If these appearances have any relation to the facts, then this organized force in Saratoga Springs is not a civil one. If it lacks that civil aspect, it cannot be called "police." If all municipal law-enforcement organizations were like the Saratoga Springs force, and if all other chiefs were like Tim Taylor, we would need to state that we live in a state that goes unpoliced, literally. For we would have no law-enforcement organizations that would fit the definition of police.
We must remember that Socrates created not the single most ideal society possible, in Plato's Republic, but rather the particular ideal society that arises out of certain arguments and a certain logical process.
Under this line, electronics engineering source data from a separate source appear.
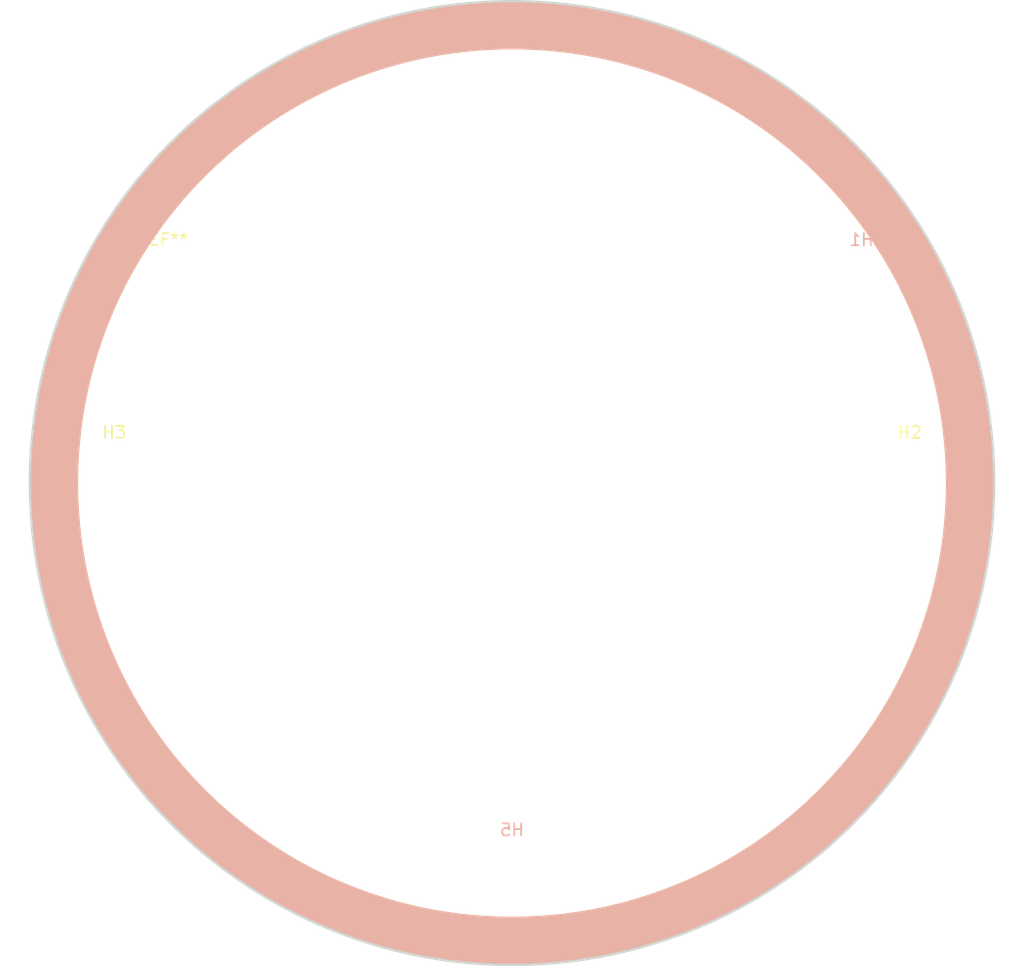
<source format=kicad_pcb>
(kicad_pcb (version 20221018) (generator pcbnew)

  (general
    (thickness 1.6)
  )

  (paper "A4")
  (layers
    (0 "F.Cu" signal)
    (31 "B.Cu" signal)
    (32 "B.Adhes" user "B.Adhesive")
    (33 "F.Adhes" user "F.Adhesive")
    (34 "B.Paste" user)
    (35 "F.Paste" user)
    (36 "B.SilkS" user "B.Silkscreen")
    (37 "F.SilkS" user "F.Silkscreen")
    (38 "B.Mask" user)
    (39 "F.Mask" user)
    (40 "Dwgs.User" user "User.Drawings")
    (41 "Cmts.User" user "User.Comments")
    (42 "Eco1.User" user "User.Eco1")
    (43 "Eco2.User" user "User.Eco2")
    (44 "Edge.Cuts" user)
    (45 "Margin" user)
    (46 "B.CrtYd" user "B.Courtyard")
    (47 "F.CrtYd" user "F.Courtyard")
    (48 "B.Fab" user)
    (49 "F.Fab" user)
    (50 "User.1" user)
    (51 "User.2" user)
    (52 "User.3" user)
    (53 "User.4" user)
    (54 "User.5" user)
    (55 "User.6" user)
    (56 "User.7" user)
    (57 "User.8" user)
    (58 "User.9" user)
  )

  (setup
    (pad_to_mask_clearance 0)
    (pcbplotparams
      (layerselection 0x0000030_7fffffff)
      (plot_on_all_layers_selection 0x0000000_00000000)
      (disableapertmacros false)
      (usegerberextensions false)
      (usegerberattributes true)
      (usegerberadvancedattributes true)
      (creategerberjobfile true)
      (dashed_line_dash_ratio 12.000000)
      (dashed_line_gap_ratio 3.000000)
      (svgprecision 4)
      (plotframeref false)
      (viasonmask false)
      (mode 1)
      (useauxorigin false)
      (hpglpennumber 1)
      (hpglpenspeed 20)
      (hpglpendiameter 15.000000)
      (dxfpolygonmode true)
      (dxfimperialunits true)
      (dxfusepcbnewfont true)
      (psnegative false)
      (psa4output false)
      (plotreference true)
      (plotvalue true)
      (plotinvisibletext false)
      (sketchpadsonfab false)
      (subtractmaskfromsilk false)
      (outputformat 1)
      (mirror false)
      (drillshape 0)
      (scaleselection 1)
      (outputdirectory "")
    )
  )

  (net 0 "")

  (footprint "MountingHole:MountingHole_3.2mm_M3" (layer "F.Cu") (at 67 100))

  (footprint "MountingHole:MountingHole_3.2mm_M3" (layer "F.Cu") (at 133 100))

  (footprint "MountingHole:MountingHole_3.2mm_M3" (layer "F.Cu") (at 71 84))

  (footprint "MountingHole:MountingHole_3.2mm_M3" (layer "B.Cu") (at 129 84 180))

  (footprint "MountingHole:MountingHole_3.2mm_M3" (layer "B.Cu") (at 100 133 180))

  (gr_circle (center 100 100) (end 138 100)
    (stroke (width 4) (type default)) (fill none) (layer "B.SilkS") (tstamp ccf9592b-3b4a-41e0-8e44-6a74e44b3156))
  (gr_circle (center 100 100) (end 138 100)
    (stroke (width 4) (type default)) (fill none) (layer "F.SilkS") (tstamp 906b309b-5d6c-43ad-a1e8-4a732a49799a))
  (gr_circle (center 100 100) (end 140 100)
    (stroke (width 0.2) (type default)) (fill none) (layer "Edge.Cuts") (tstamp df5028cf-98b1-49c8-9243-d3967b26c78c))

)

</source>
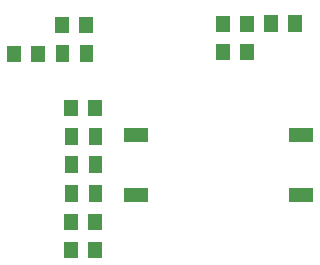
<source format=gtp>
G04 Layer: TopPasteMaskLayer*
G04 EasyEDA v6.4.25, 2021-09-29T14:29:20--7:00*
G04 244c92b091364e338979e04f780342ec,1c607ed5ed934db7a0414c4b005609ca,10*
G04 Gerber Generator version 0.2*
G04 Scale: 100 percent, Rotated: No, Reflected: No *
G04 Dimensions in inches *
G04 leading zeros omitted , absolute positions ,3 integer and 6 decimal *
%FSLAX36Y36*%
%MOIN*%

%ADD14R,0.0457X0.0571*%
%ADD15R,0.0787X0.0512*%

%LPD*%
D14*
G01*
X1370010Y-560010D03*
G01*
X1290010Y-560010D03*
G01*
X865000Y-840000D03*
G01*
X785000Y-840000D03*
G01*
X865010Y-1315010D03*
G01*
X785010Y-1315010D03*
G01*
X675010Y-660010D03*
G01*
X595010Y-660010D03*
G01*
X1370000Y-655000D03*
G01*
X1290000Y-655000D03*
G01*
X835000Y-565000D03*
G01*
X755000Y-565000D03*
G36*
X762165Y-1001457D02*
G01*
X807834Y-1001457D01*
X807834Y-1058542D01*
X762165Y-1058542D01*
G37*
G36*
X842165Y-1001457D02*
G01*
X887834Y-1001457D01*
X887834Y-1058542D01*
X842165Y-1058542D01*
G37*
G36*
X762165Y-1096457D02*
G01*
X807834Y-1096457D01*
X807834Y-1153542D01*
X762165Y-1153542D01*
G37*
G36*
X842165Y-1096457D02*
G01*
X887834Y-1096457D01*
X887834Y-1153542D01*
X842165Y-1153542D01*
G37*
G36*
X732165Y-631457D02*
G01*
X777834Y-631457D01*
X777834Y-688542D01*
X732165Y-688542D01*
G37*
G36*
X812165Y-631457D02*
G01*
X857834Y-631457D01*
X857834Y-688542D01*
X812165Y-688542D01*
G37*
G36*
X1427165Y-531457D02*
G01*
X1472834Y-531457D01*
X1472834Y-588542D01*
X1427165Y-588542D01*
G37*
G36*
X1507165Y-531457D02*
G01*
X1552834Y-531457D01*
X1552834Y-588542D01*
X1507165Y-588542D01*
G37*
G01*
X865000Y-1220000D03*
G01*
X785000Y-1220000D03*
G36*
X762165Y-906457D02*
G01*
X807834Y-906457D01*
X807834Y-963542D01*
X762165Y-963542D01*
G37*
G36*
X842165Y-906457D02*
G01*
X887834Y-906457D01*
X887834Y-963542D01*
X842165Y-963542D01*
G37*
D15*
G01*
X1550590Y-1130000D03*
G01*
X999409Y-1130000D03*
G01*
X1550590Y-930000D03*
G01*
X999409Y-930000D03*
M02*

</source>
Yet at its core it contains within it the concept of the guardian; and this guardian, one might hope, would hold a place in other ideal societies, developed out of other arguments and other logical processes. The Socratic guardian embodies the notion of Courage, a term that embraces a complex portion of the human soul—perhaps the most complex of all. Within the nature of this Courage exists the concept that death is to be preferred to the uncourageous act. To be the embodiment of Courage, as the Socratic guardian is, means that one accepts this notion, nourishes it among one's core understandings, and allows it to guide, alongside Wisdom, one's actions.
Socrates seems to have held himself to a guardian's standards, to judge from his own death. Does this matter? I believe it does: for it would surprise me should it turn out that any of the police officers involved in these killings had any training to help them understand the responsibilities they take on in becoming guardians of society. Using firearms of any kind around a gas station—which we know from news reports was nearby, in the Hunt killing—seems unwise, in the extreme. Using firearms around a family restaurant, equally, for different reasons. What wisdom then exists, we might ask, in shooting a fleeing man in the back? That very act served as a stereotypical symbol for cowardice, in old cinema. Yet what wisdom, we must insist on asking even more strongly, exists in a "police" department's statement that its officers fired their guns because the young man brandished his sword at them? Are we to understand that two of its officers—highly valued ones, who are worth paying even when not working—faced a toy sword and felt threatened?
That statement, about Hunt's brandishing his toy at them, would seem to have been a fabrication, since Hunt fell to six bullets administered from behind. Apparently these valued officers saw this extravagantly dressed young man running away, with his toy sword, and only then used their non-toys. The costumed one who was fleeing them had committed no crime. So he must have been offering a threat. Yet he successfully threatened the officers only by turning his back. Such fearfully tiny souls, these officers must have had, to have lost their courage at the sight of a fleeing man!
We can understand, now, the department's need to build up these insignificant souls, to make them seem larger and more heroic, by saying that it took the sight of a brandished sword to transform them from officers of the peace into its destroyers. Were they defending society? No: for according to Tim Taylor they were defending themselves against that toy. Then, by firing their expensive, overpowered, and, sadly, state-sanctioned weapons, they showed us exactly what they thought of our society.